A trove of some 200,000 leaked documents belonging to offshore law firm Conyers Dill & Pearman—known collectively as the Mauritius Leaks—have shone a light on the contortions corporate giants go through to avoid paying taxes on money earned in some of the world’s poorest countries.
The documents were sent anonymously to the International Consortium of Investigative Journalists (ICIJ) and shared with Quartz and other news organizations around the world. Among them was a handy guide drawn up by Bermuda-based Conyers for anyone considering a scheme to avoid taxes using the Indian Ocean nation of Mauritius.
Entitled “Overview of Mauritius as an offshore financial centre,” the 36-slide PowerPoint presentation walks aspiring tax dodgers through the legal—but definitely unseemly—intricacies of corporate structures on the tiny island, which, Conyers notes, “is technically an African country.”

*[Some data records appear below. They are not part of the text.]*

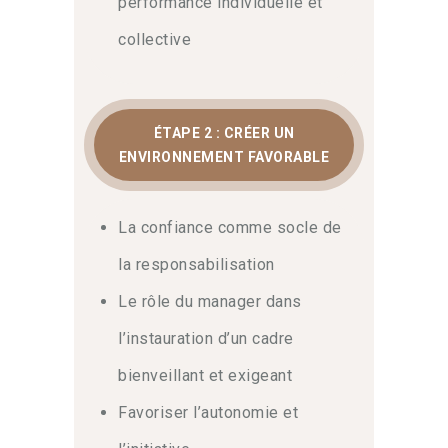
délégation et le feedback
performance individuelle et
collective
La délégation ne signifie pas
abandonner, mais accompagner une
montée en compétence.
Dans cette
optique
, le programme détaille
ÉTAPE 2 : CRÉER UN
comment choisir les missions
ENVIRONNEMENT FAVORABLE
porteuses de sens et suivre leur
réalisation.
Également
, vous
pratiquerez des techniques de
La confiance comme socle de
feedback régulier pour valoriser les
la responsabilisation
efforts et ajuster les trajectoires.
Ainsi
,
vous saurez donner une vision claire qui
Le rôle du manager dans
engage durablement chaque
collaborateur.
l’instauration d’un cadre
bienveillant et exigeant
Un plan d’action pour le
Favoriser l’autonomie et
développement collectif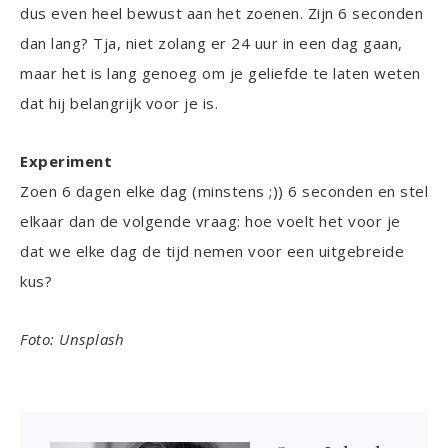
dus even heel bewust aan het zoenen. Zijn 6 seconden
dan lang? Tja, niet zolang er 24 uur in een dag gaan,
maar het is lang genoeg om je geliefde te laten weten
dat hij belangrijk voor je is.
Experiment
Zoen 6 dagen elke dag (minstens ;)) 6 seconden en stel
elkaar dan de volgende vraag: hoe voelt het voor je
dat we elke dag de tijd nemen voor een uitgebreide
kus?
Foto: Unsplash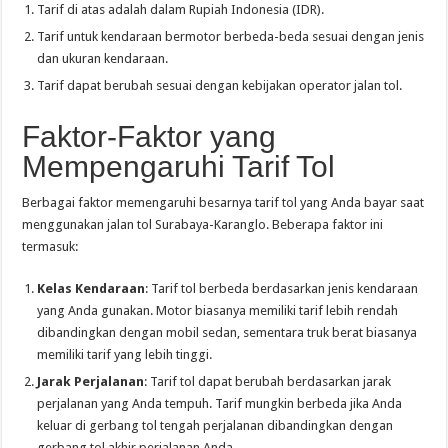
Tarif di atas adalah dalam Rupiah Indonesia (IDR).
Tarif untuk kendaraan bermotor berbeda-beda sesuai dengan jenis
dan ukuran kendaraan.
Tarif dapat berubah sesuai dengan kebijakan operator jalan tol.
Faktor-Faktor yang
Mempengaruhi Tarif Tol
Berbagai faktor memengaruhi besarnya tarif tol yang Anda bayar saat
menggunakan jalan tol Surabaya-Karanglo. Beberapa faktor ini
termasuk:
Kelas Kendaraan
: Tarif tol berbeda berdasarkan jenis kendaraan
yang Anda gunakan. Motor biasanya memiliki tarif lebih rendah
dibandingkan dengan mobil sedan, sementara truk berat biasanya
memiliki tarif yang lebih tinggi.
Jarak Perjalanan
: Tarif tol dapat berubah berdasarkan jarak
perjalanan yang Anda tempuh. Tarif mungkin berbeda jika Anda
keluar di gerbang tol tengah perjalanan dibandingkan dengan
gerbang tol akhir perjalanan Anda.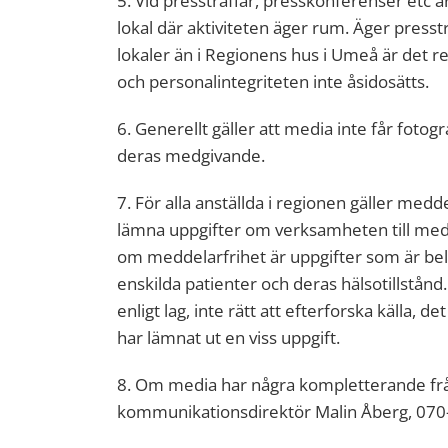
5. Vid pressträffar, presskonferenser etc är
lokal där aktiviteten äger rum. Äger pres
lokaler än i Regionens hus i Umeå är det r
och personalintegriteten inte åsidosätts.
6. Generellt gäller att media inte får fotog
deras medgivande.
7. För alla anställda i regionen gäller medde
lämna uppgifter om verksamheten till media
om meddelarfrihet är uppgifter som är bel
enskilda patienter och deras hälsotillstån
enligt lag, inte rätt att efterforska källa, 
har lämnat ut en viss uppgift.
8. Om media har några kompletterande fråg
kommunikationsdirektör Malin Åberg, 070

Some of the island’s advantages? An effective 3% corporate tax rate thanks to dozens of tax treaties, pretty simple requirements to set up a tax-avoiding structure, plus “almost always” no capital gains tax and little or no withholding tax. Oh, and a clean-ish reputation, having appeared on the “white list” in the half-hearted annual effort by the Organization for Economic Cooperation and Development (OECD) to name and shame tax havens.